AU PRINCE DE METTERNICH.




III - HEIDELBERG

Il m’en coûtait de m’arrêter beaucoup à Heidelberg : j’y avais habité autrefois, et je n’y reconnaissais plus rien. C’est le propre des grands mouvemens publics de changer ainsi l’aspect moral des lieux, et comme de notre temps l’opinion se fait, en tout pays, le même domaine et le même chemin, les diversités pittoresques s’effacent sous l’analogie des idées. Il y a tant à gagner dans cette vaste communauté de la pensée moderne, qu’il faut savoir se résigner à perdre quelque chose. Cette fois, la perte m’attristait ; il me manquait d’heureuses impressions dont je gardais une bien douce mémoire.
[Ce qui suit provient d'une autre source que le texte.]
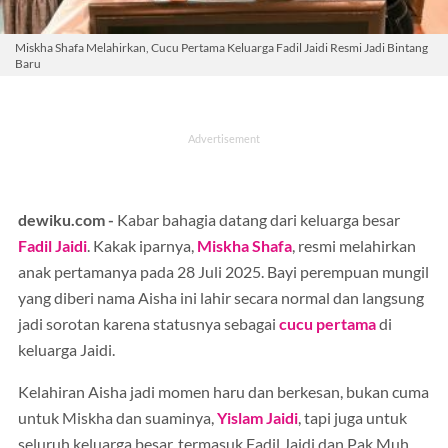
Miskha Shafa Melahirkan, Cucu Pertama Keluarga Fadil Jaidi Resmi Jadi Bintang
Baru
dewiku.com -
Kabar bahagia datang dari keluarga besar
Fadil Jaidi
. Kakak iparnya,
Miskha Shafa
, resmi melahirkan
anak pertamanya pada 28 Juli 2025. Bayi perempuan mungil
yang diberi nama Aisha ini lahir secara normal dan langsung
jadi sorotan karena statusnya sebagai
cucu pertama
di
keluarga Jaidi.
Kelahiran Aisha jadi momen haru dan berkesan, bukan cuma
untuk Miskha dan suaminya,
Yislam Jaidi
, tapi juga untuk
seluruh keluarga besar, termasuk Fadil Jaidi dan Pak Muh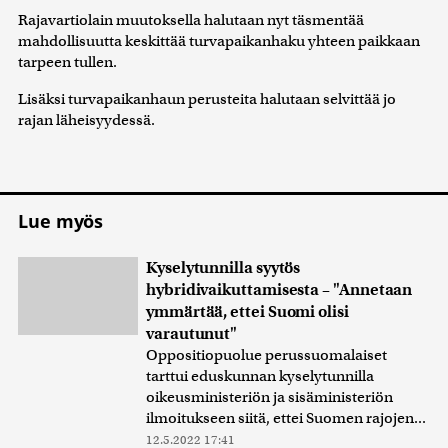
Rajavartiolain muutoksella halutaan nyt täsmentää
mahdollisuutta keskittää turvapaikanhaku yhteen paikkaan
tarpeen tullen.
Lisäksi turvapaikanhaun perusteita halutaan selvittää jo
rajan läheisyydessä.
Lue myös
Kyselytunnilla syytös
hybridivaikuttamisesta – "Annetaan
ymmärtää, ettei Suomi olisi
varautunut"
Oppositiopuolue perussuomalaiset
tarttui eduskunnan kyselytunnilla
oikeusministeriön ja sisäministeriön
ilmoitukseen siitä, ettei Suomen rajojen...
12.5.2022 17:41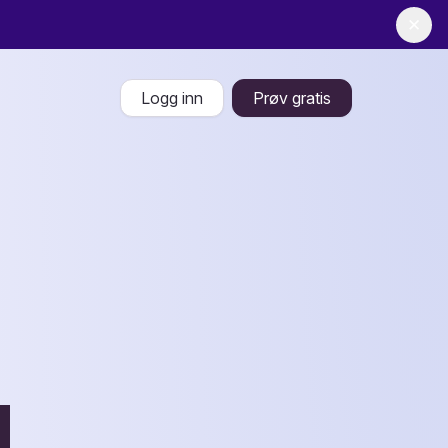
✕
Logg inn
Prøv gratis
g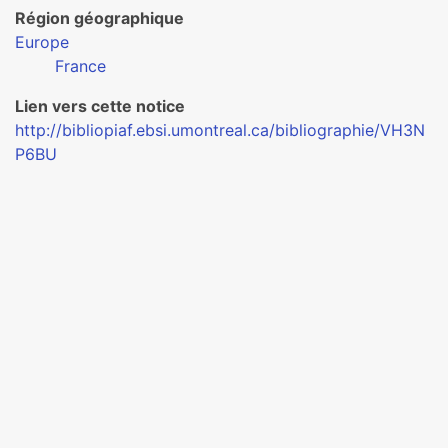
Région géographique
Europe
France
Lien vers cette notice
http://bibliopiaf.ebsi.umontreal.ca/bibliographie/VH3N
P6BU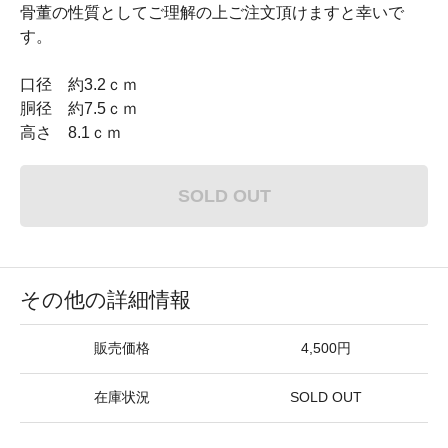
骨董の性質としてご理解の上ご注文頂けますと幸いで
す。
口径 約3.2ｃｍ
胴径 約7.5ｃｍ
高さ 8.1ｃｍ
SOLD OUT
その他の詳細情報
販売価格
4,500円
在庫状況
SOLD OUT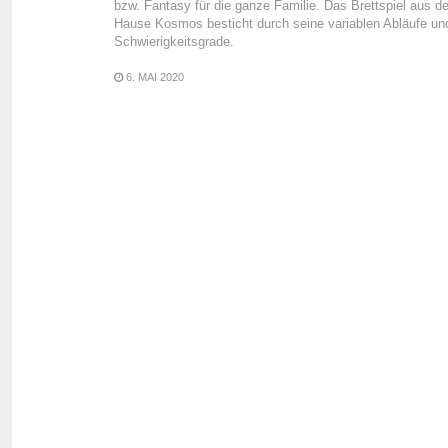
bzw. Fantasy für die ganze Familie. Das Brettspiel aus 
Hause Kosmos besticht durch seine variablen Abläufe un
Schwierigkeitsgrade.
6. MAI 2020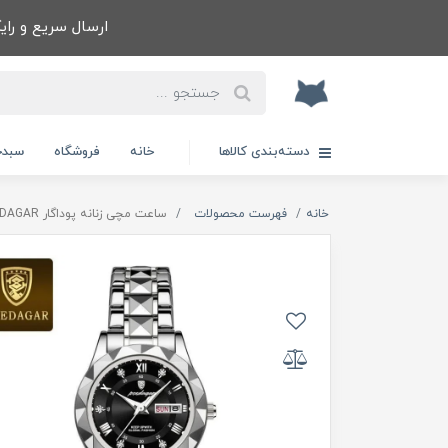
ارسال سریع و رایگا
دسته‌بندی کالاها
خانه
فروشگاه
سبدخ
خانه
فهرست محصولات
ساعت مچی زنانه پوداگار POEDAGAR اورجينال دو تقويمه صفحه مشکی نسخه اروپايی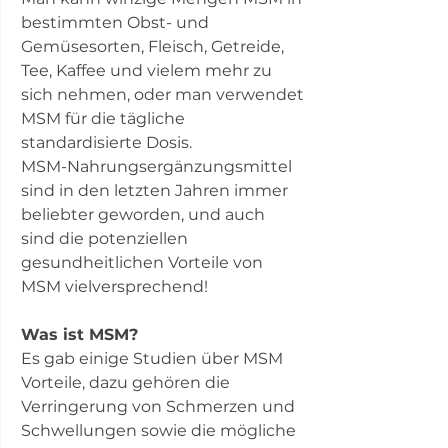
bestimmten Obst- und
Gemüsesorten, Fleisch, Getreide,
Tee, Kaffee und vielem mehr zu
sich nehmen, oder man verwendet
MSM für die tägliche
standardisierte Dosis.
MSM-Nahrungsergänzungsmittel
sind in den letzten Jahren immer
beliebter geworden, und auch
sind die potenziellen
gesundheitlichen Vorteile von
MSM vielversprechend!
Was ist MSM?
Es gab einige Studien über MSM
Vorteile
, dazu gehören die
Verringerung von Schmerzen und
Schwellungen sowie die mögliche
J’avais trouvé jadis un calme si profond dans ce gracieux séjour, il y avait un charme si original dans cette vie close et savante qui coulait lentement sous l’ombre majestueuse des ruines ! On était pourtant alors vers la fin de l’été de 1840, au moment même où les princes travaillaient en Allemagne à soulever contre la France des colères trop factices pour durer beaucoup. Heidelberg n’en avait pas encore

  1. Voir les livraisons du 1er  février et du 1er  mars.